| WHAT IS EXPECTED |
Dropping every picture, set down exactly the lines in the entries below, starting with the line with "right elbow: (374, 352)" and going on through the line with "left knee: (84, 407)".
━━ DATASET CONTENT ━━
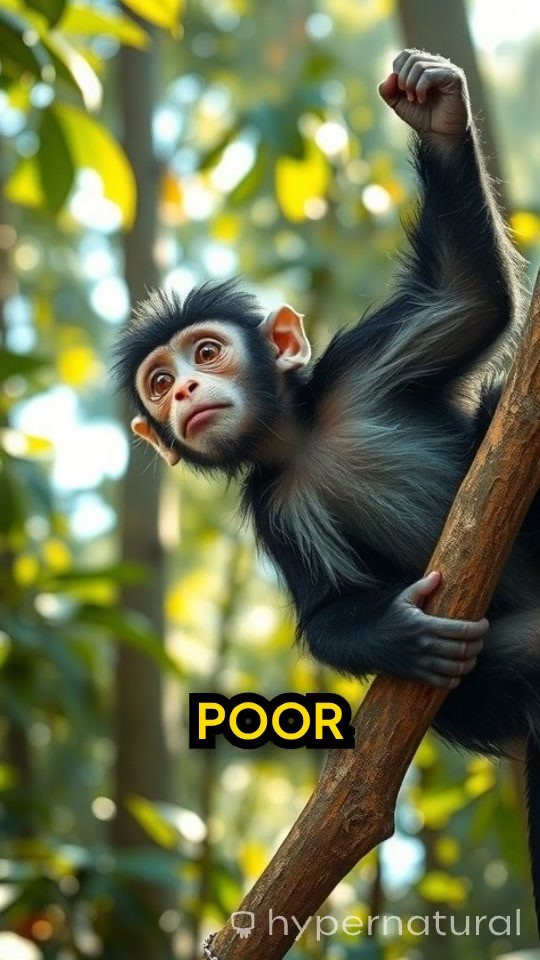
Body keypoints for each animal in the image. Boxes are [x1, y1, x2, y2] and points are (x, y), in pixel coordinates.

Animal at [113, 51, 540, 926]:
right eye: (160, 381)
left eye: (207, 353)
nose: (185, 393)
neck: (300, 439)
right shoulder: (274, 506)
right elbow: (327, 608)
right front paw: (395, 633)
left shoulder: (362, 364)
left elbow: (471, 296)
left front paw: (437, 109)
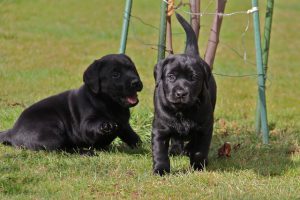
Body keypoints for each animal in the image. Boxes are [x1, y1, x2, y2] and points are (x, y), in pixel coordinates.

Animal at [0, 54, 143, 151]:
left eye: (133, 69)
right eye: (115, 74)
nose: (136, 82)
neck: (110, 104)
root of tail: (12, 131)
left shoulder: (124, 125)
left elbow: (132, 136)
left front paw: (141, 145)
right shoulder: (85, 124)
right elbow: (91, 125)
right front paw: (105, 125)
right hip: (52, 131)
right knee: (62, 149)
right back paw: (86, 152)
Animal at [152, 12, 216, 175]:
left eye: (193, 78)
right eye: (171, 77)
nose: (181, 93)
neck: (183, 110)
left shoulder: (205, 127)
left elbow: (200, 149)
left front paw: (198, 166)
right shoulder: (160, 128)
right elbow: (159, 151)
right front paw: (161, 170)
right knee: (176, 138)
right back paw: (176, 149)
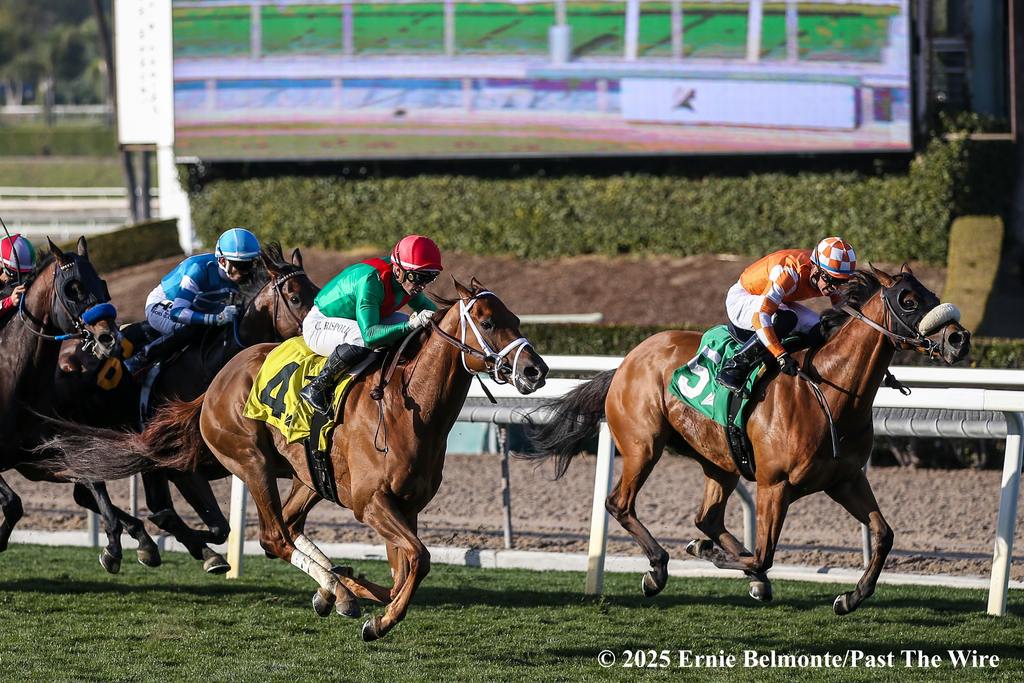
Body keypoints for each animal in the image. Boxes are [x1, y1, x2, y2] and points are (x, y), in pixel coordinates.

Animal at [38, 278, 548, 643]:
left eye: (515, 317)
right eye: (486, 320)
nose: (535, 370)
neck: (408, 409)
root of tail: (214, 384)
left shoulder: (408, 507)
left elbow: (404, 568)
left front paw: (356, 590)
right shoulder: (370, 504)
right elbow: (418, 560)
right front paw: (377, 620)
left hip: (308, 475)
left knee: (288, 526)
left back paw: (335, 588)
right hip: (252, 462)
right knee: (274, 537)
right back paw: (334, 589)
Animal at [528, 266, 966, 614]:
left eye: (933, 295)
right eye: (908, 300)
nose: (959, 339)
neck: (829, 389)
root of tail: (625, 362)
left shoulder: (846, 479)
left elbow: (883, 534)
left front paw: (850, 597)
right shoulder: (776, 484)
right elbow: (763, 556)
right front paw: (710, 555)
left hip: (718, 459)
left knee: (706, 517)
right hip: (643, 445)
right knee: (620, 503)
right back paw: (658, 568)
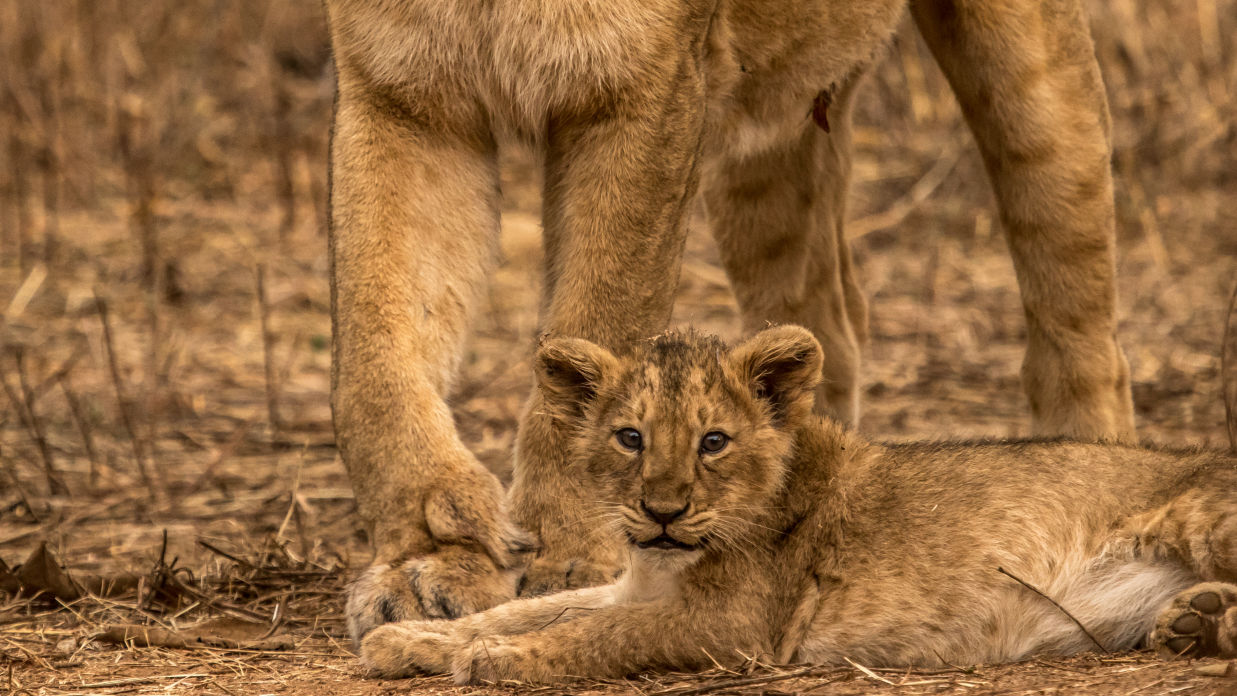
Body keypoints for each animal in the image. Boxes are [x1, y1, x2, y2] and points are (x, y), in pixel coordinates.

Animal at [324, 0, 1133, 642]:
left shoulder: (641, 88)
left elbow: (602, 316)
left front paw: (570, 554)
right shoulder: (404, 90)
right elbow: (374, 352)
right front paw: (428, 560)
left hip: (1025, 79)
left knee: (1076, 311)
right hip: (773, 139)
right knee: (828, 325)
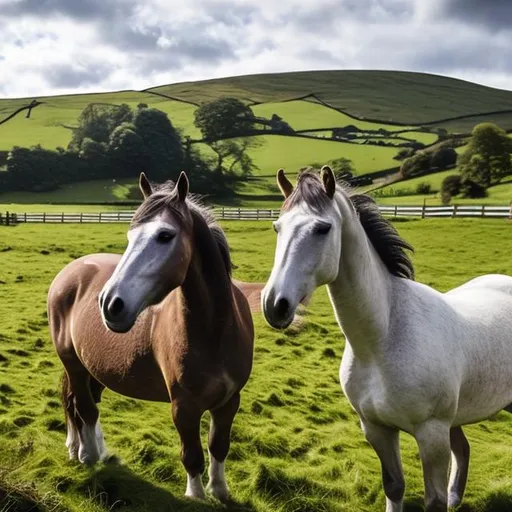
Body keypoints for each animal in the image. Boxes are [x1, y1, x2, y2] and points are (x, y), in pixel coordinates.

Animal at [47, 172, 254, 500]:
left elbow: (218, 446)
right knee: (83, 407)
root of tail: (71, 271)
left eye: (165, 235)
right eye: (130, 237)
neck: (215, 332)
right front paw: (196, 495)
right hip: (74, 365)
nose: (110, 303)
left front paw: (220, 491)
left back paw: (93, 450)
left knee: (84, 407)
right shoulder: (183, 407)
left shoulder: (229, 401)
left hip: (96, 368)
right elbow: (192, 454)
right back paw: (87, 455)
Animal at [262, 166, 512, 510]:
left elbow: (433, 501)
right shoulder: (377, 429)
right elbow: (394, 486)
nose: (275, 304)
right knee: (463, 449)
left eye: (323, 228)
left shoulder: (432, 434)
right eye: (277, 227)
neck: (383, 340)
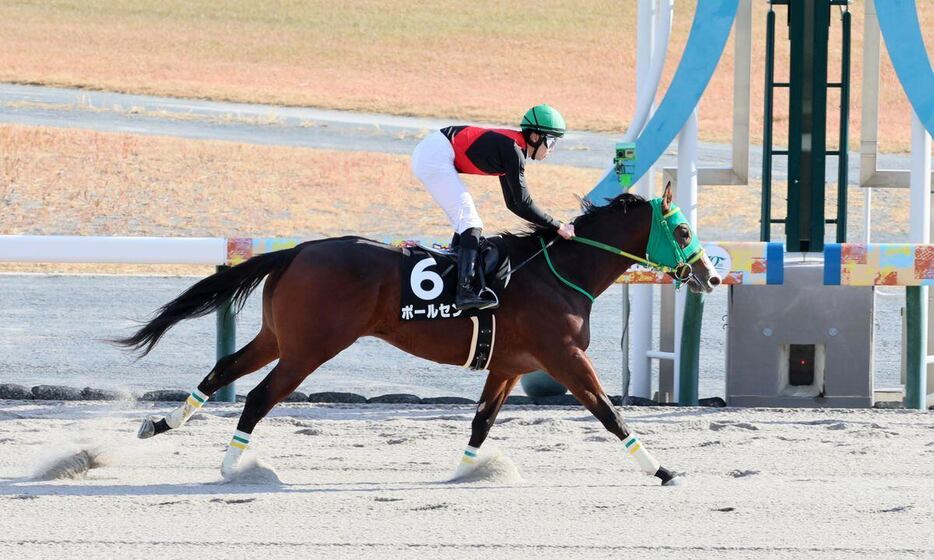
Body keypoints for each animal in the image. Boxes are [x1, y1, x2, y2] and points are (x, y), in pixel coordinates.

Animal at [115, 185, 716, 486]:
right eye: (684, 229)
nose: (710, 275)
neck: (557, 271)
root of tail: (299, 250)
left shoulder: (508, 366)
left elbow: (482, 422)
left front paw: (466, 474)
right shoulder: (564, 357)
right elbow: (609, 413)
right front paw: (662, 469)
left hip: (278, 337)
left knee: (222, 371)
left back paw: (161, 423)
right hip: (311, 348)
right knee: (259, 396)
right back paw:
━━━
| EXERCISE RESPONSE |
right elbow: (374, 352)
right front paw: (428, 560)
left hip: (1025, 79)
left knee: (1076, 311)
right hip: (773, 139)
right knee: (828, 325)
Body keypoints for each animal in the image. Boxes are [x1, y1, x2, y2] and points are (x, y), in pixel coordinates.

Animal at [47, 172, 254, 500]:
left elbow: (218, 446)
right knee: (83, 407)
root of tail: (71, 271)
left eye: (165, 235)
right eye: (130, 237)
neck: (215, 332)
right front paw: (196, 495)
right hip: (74, 365)
nose: (110, 303)
left front paw: (220, 491)
left back paw: (93, 450)
left knee: (84, 407)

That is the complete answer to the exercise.